In 1924, after cases of Baywai in New Jersey and New York, tetraethylene lead production was immediately banned. But this prohibition was only temporary. Two days after Baywai's fifth death on 1 November, The New York Times drew the following link, announcing some tests done the previous year with animals: “Ethyl gas has not been threatened by society after long experiments with engine discharges, according to the Office of Mines. No more deaths are expected.”

But there was more. “It’s true that we have a lot to do for staff to act responsibly,” said a representative from Ethyl Corporation, “we have to protect ourselves.” Ethyla's production advanced. In the 1960s, 98% of US gasoline contained lead. Fortunately, Clair Patterson began his fight against lead at the time, after discovering that everything was contaminated with lead.

Midgley also made other “important” discoveries.
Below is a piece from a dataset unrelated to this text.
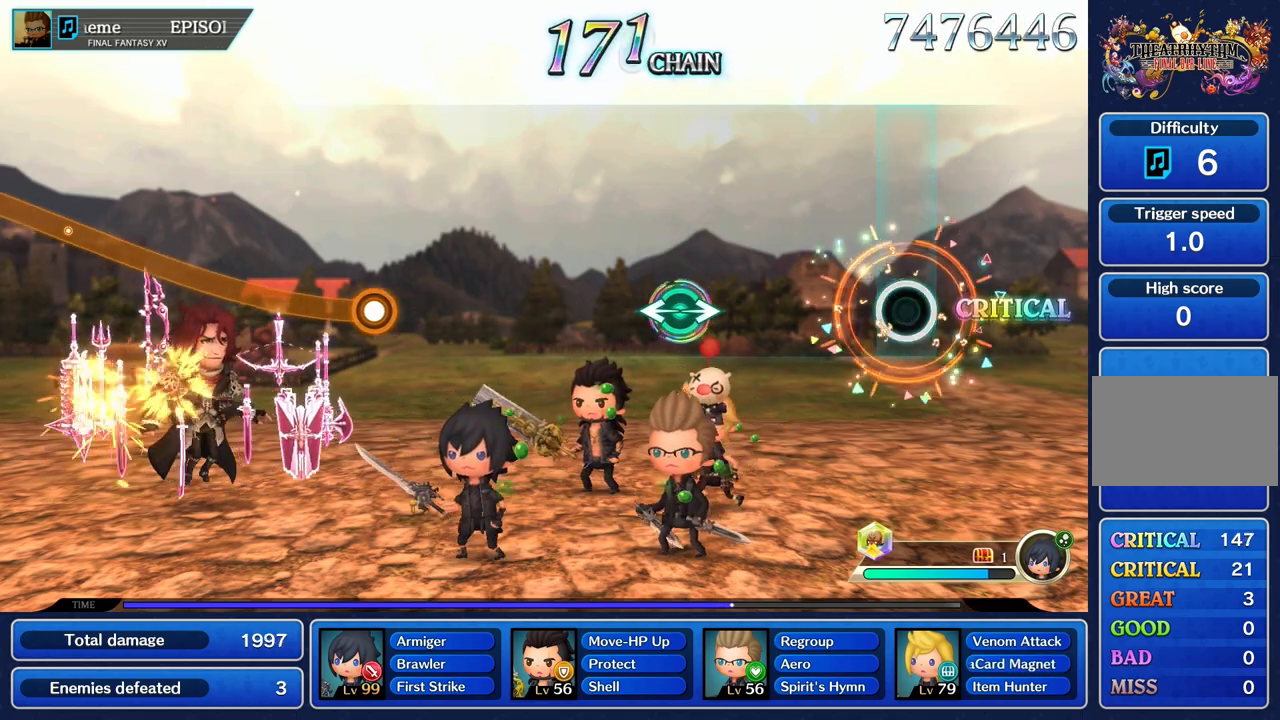
{"buttons": [], "left_stick": "center", "right_stick": "center", "events": []}
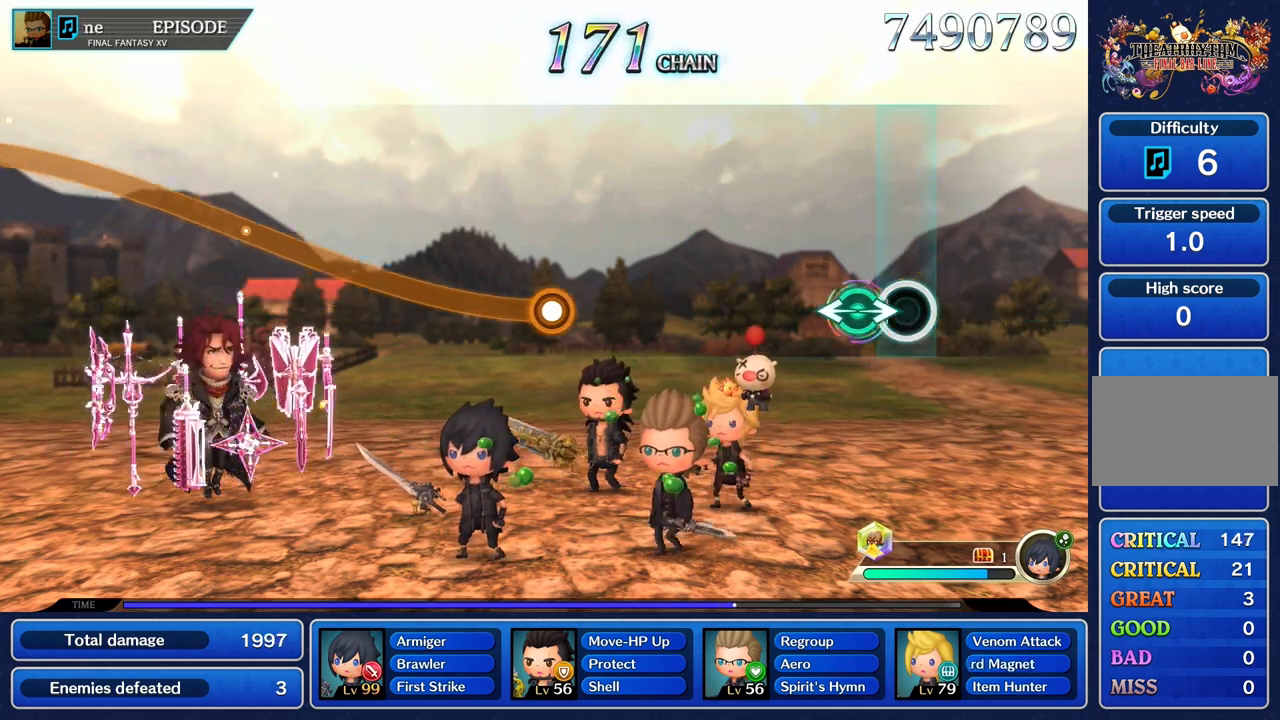
{"buttons": [], "left_stick": "center", "right_stick": "center", "events": [[134, "right_stick", "right"], [151, "left_stick", "left"], [217, "right_stick", "center"], [267, "left_stick", "center"]]}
Most notably, chlorofluorocarbons (CFCs) were optimal refrigerants for car and building air conditioners as well as refrigerators. Previously known refrigerants were toxic, with a tendency to burn and explode too much. To demonstrate that CFCs were not at risk, Midgley made a new demonstration: He caught a mouth of the Freon 12 gas and blew a candle.

Then they saw that, in addition to some extra advantages as refrigerant, they were ideal for the dispersion of insecticides, which were used in all types of sprays, in addition to insecticides. In the 1970s several researchers began to realize the impact of CFCs on the ozone layer and in the late decade began to regulate its use. At the same time, standards began to be applied to reduce gasoline lead.

Midgley died three decades earlier. In 1940 polio was surprised and was parallel below the waist. To move from bed to wheelchair, he invented a motorized system of ropes and pulleys. In 1944, at age 55, the rope was found stuck in them.